Treat Your Horse
By Don Blazer
If you think you get tired of Hamburger Helper, just think how tired a horse gets of hay. A little appetizer a half-hour before mealtime can really perk him up. (Of course you should try to determine why the horse is a poor eater and correct the problem. It may just be the monotonous diet, but it could be nerves, stress, teeth, poor health or a lack of exercise.)
Now for that special meal.
Roots bring toots of happiness as a first course.
Carrots are the basic root. Add some parsnips, rutabagas, turnips, potatoes or sugar beets in small amounts and you’ve got a really delicious beginning. When preparing the roots, be sure they are cut finely enough to keep the horse from choking.
If roots aren’t your horse’s thing, how about a special relish?

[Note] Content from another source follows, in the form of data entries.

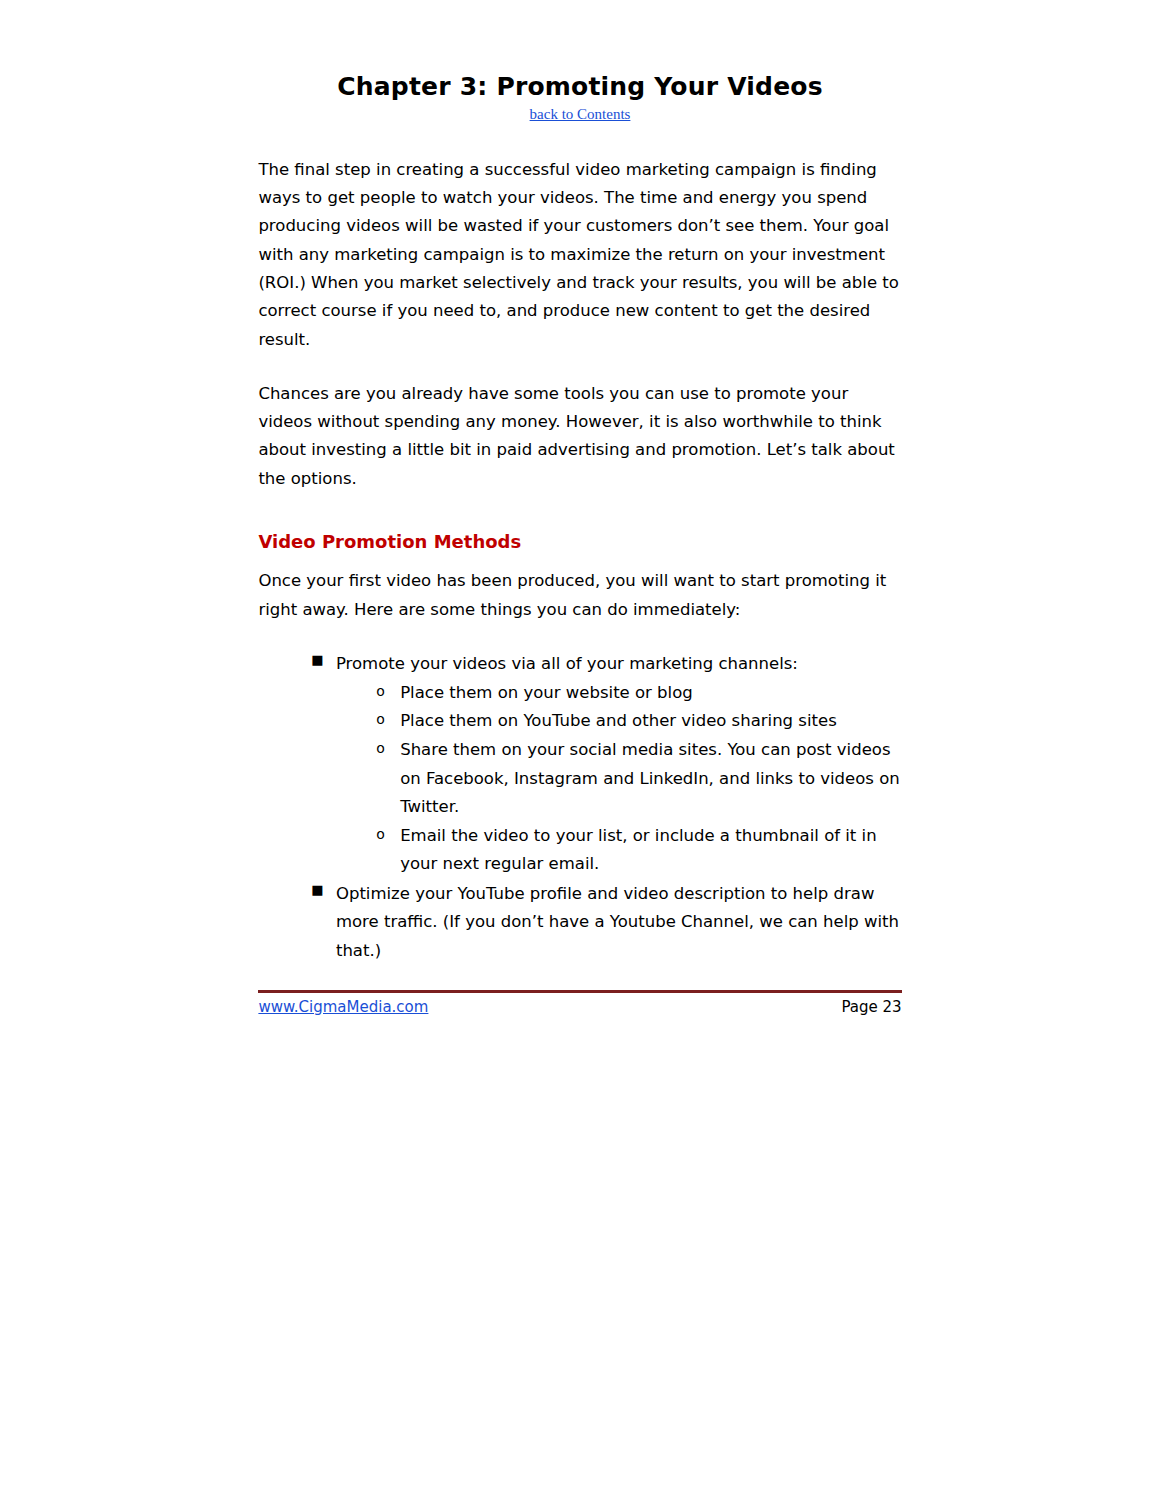Chapter 3: Promoting Your Videos
back to Contents
The final step in creating a successful video marketing campaign is finding ways to get people to watch your videos. The time and energy you spend producing videos will be wasted if your customers don’t see them. Your goal with any marketing campaign is to maximize the return on your investment (ROI.) When you market selectively and track your results, you will be able to correct course if you need to, and produce new content to get the desired result.
Chances are you already have some tools you can use to promote your videos without spending any money. However, it is also worthwhile to think about investing a little bit in paid advertising and promotion. Let’s talk about the options.
Video Promotion Methods
Once your first video has been produced, you will want to start promoting it right away. Here are some things you can do immediately:
Promote your videos via all of your marketing channels:
Place them on your website or blog
Place them on YouTube and other video sharing sites
Share them on your social media sites. You can post videos on Facebook, Instagram and LinkedIn, and links to videos on Twitter.
Email the video to your list, or include a thumbnail of it in your next regular email.
Optimize your YouTube profile and video description to help draw more traffic. (If you don’t have a Youtube Channel, we can help with that.)
www.CigmaMedia.com Page 23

Pumpkins, squash and melons sliced and in small amounts are excellent. And don’t worry about the seeds. When fed in small amounts the seeds are not harmful to horses. Such fruits contain only six to 10 per cent dry matter, so the nutritional value is low. Therefore the horse still needs plenty of hay as a main course.
Entrée: hay and grass. Maybe a special hay (in very small amounts) for the day. Again, don’t overdo it; changing hay abruptly can cause colic. If your horse doesn’t normally get grain, then he will certainly enjoy a small amount to make the meal sumptuous.
If you want to add a tantalizing sauce, just pour some honey or molasses on the hay…or sprinkle the hay with sugar.
Desserts are special to everyone, including your horse.
But keep desserts small. An apple a day is a good guiding rule. But on special occasions throw in a plum, a pear, a peach or a nectarine. Be sure to pit the fruit prior to serving.
And when the special meal is over, your horse will want an after dinner mint. I’ve been told that POLOS (English mints) are the best, but I think a peppermint Life Saver will probably suffice.
One mint is good for me….but I haven’t found a horse that is satisfied with less than three.